Arizona saw 2 percent job growth through the 12 months ending in October 2013. The state has regained 46 percent of the jobs it lost in the recession, but it still has 170,000 more jobs to go. That doesn’t compare well to the nation as a whole, which has already regained 83 percent of its lost jobs. Still, several of the industries gaining in Arizona tend to have higher wages.
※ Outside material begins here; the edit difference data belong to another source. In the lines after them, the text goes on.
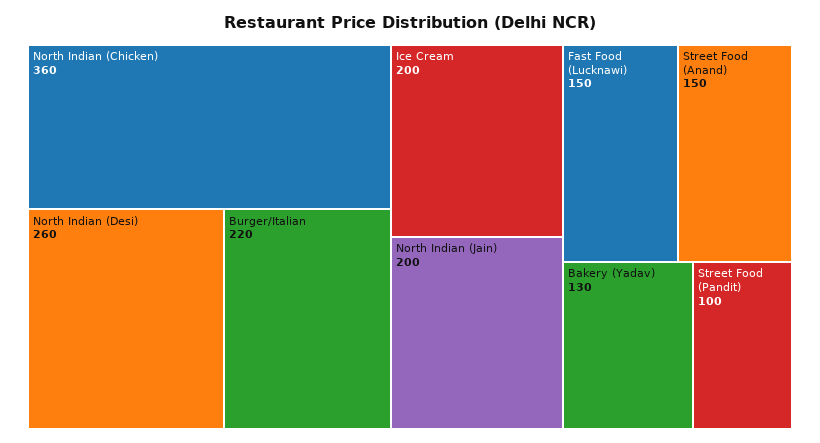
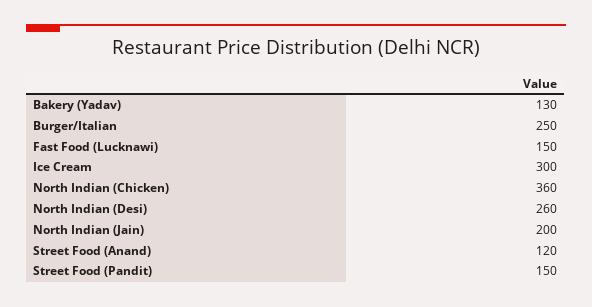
  {
    "North Indian (Chicken)": 360,
    "North Indian (Desi)": 260,
-   "Burger/Italian": 220,
+   "Burger/Italian": 250,
-   "Ice Cream": 200,
+   "Ice Cream": 300,
    "North Indian (Jain)": 200,
    "Fast Food (Lucknawi)": 150,
-   "Street Food (Anand)": 150,
+   "Street Food (Anand)": 120,
    "Bakery (Yadav)": 130,
-   "Street Food (Pandit)": 100
+   "Street Food (Pandit)": 150
  }

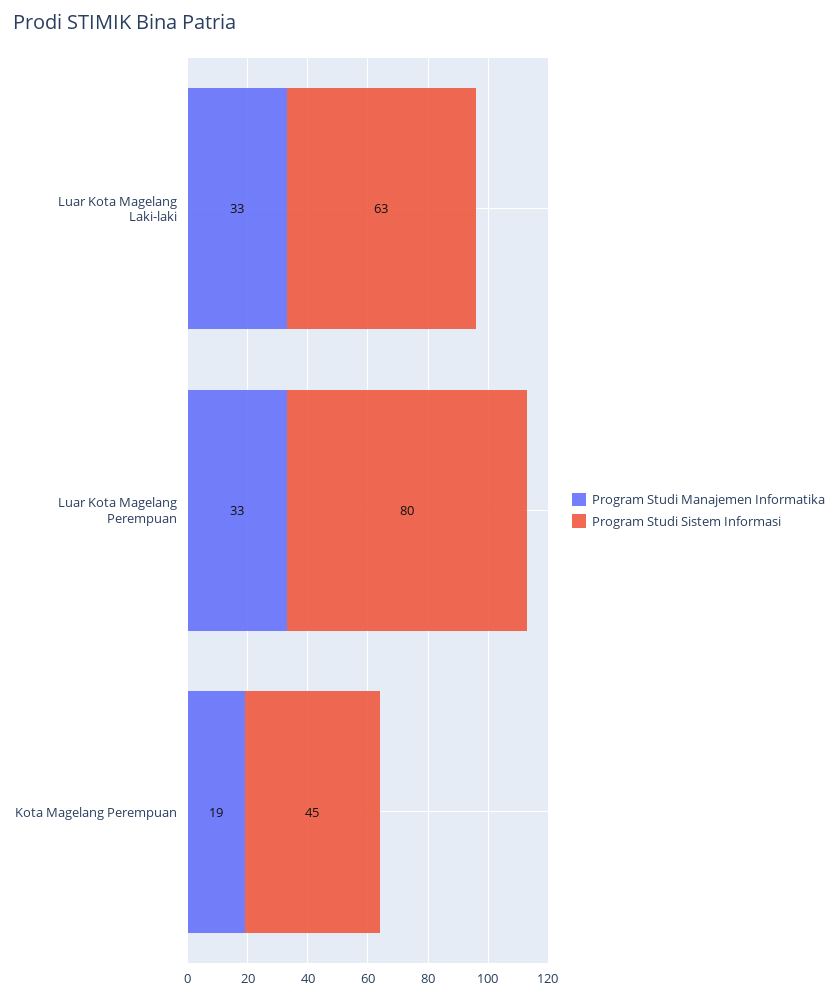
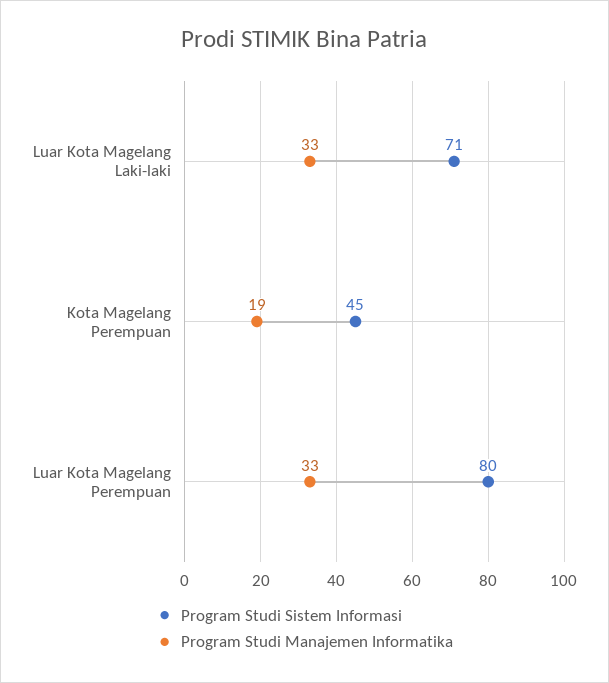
  {
    "Program Studi Manajemen Informatika": {
      "Luar Kota Magelang Laki-laki": 33,
      "Luar Kota Magelang Perempuan": 33,
      "Kota Magelang Perempuan": 19
    },
    "Program Studi Sistem Informasi": {
-     "Luar Kota Magelang Laki-laki": 63,
+     "Luar Kota Magelang Laki-laki": 71,
      "Luar Kota Magelang Perempuan": 80,
      "Kota Magelang Perempuan": 45
    }
  }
The state ranks among the top 10 for growth in construction, wholesale trade, finance, information and real estate.

Among the Arizona expectations from McPheters for next year:

• Employment growth could rise from 2.1 percent this year to 2.4 percent in 2014.
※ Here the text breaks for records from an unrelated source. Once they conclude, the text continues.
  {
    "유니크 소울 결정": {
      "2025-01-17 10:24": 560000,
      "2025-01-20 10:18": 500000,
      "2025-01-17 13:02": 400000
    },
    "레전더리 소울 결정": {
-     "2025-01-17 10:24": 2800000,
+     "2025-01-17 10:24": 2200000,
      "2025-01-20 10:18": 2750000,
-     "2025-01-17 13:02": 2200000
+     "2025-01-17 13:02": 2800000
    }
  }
• Personal income could go up from 4 percent this year to 5.4 percent next year.

• Population growth may jump from 1.4 percent to 1.5 percent.

• Retail sales will likely fall from 7.6 percent this year to 6.5 percent next year.

McPheters maintains that uncertainty continues to inhibit consumer spending, and Arizona tends to follow the U.S. economic cycle, which remains sluggish.

Professor Lee Ohanian, associate director of ASU’s Center for the Advanced Study in Economic Efficiency and an adviser to the Federal Reserve Bank of Minne­apolis, echoed that message.

“The U.S. economy remains significantly depressed, and many facets are in worse shape now than five years ago,” said Ohanian.

“Employment as a fraction of the adult population and most components of gross domestic product (GDP) are farther below their normal trend levels today than during the financial crisis. Severe recessions are typically followed by very rapid recoveries to the economy’s long-term trend, but that isn’t happening this time.”

Ohanian says productivity growth is very low and the government has been using mostly short-term stimulus measures, instead of long-term economic policy changes, to combat this. He sees no evidence most of the short-run fiscal policies have increased employment.

“Current economic policy represents a drag on our economy,” said Ohanian. “I anticipate the 2014 U.S. economic growth will be similar to the last few years, with slow job growth and slow productivity growth that will expand real GDP per capita around 2 percent or perhaps a bit higher, and total real GDP around 3 percent.”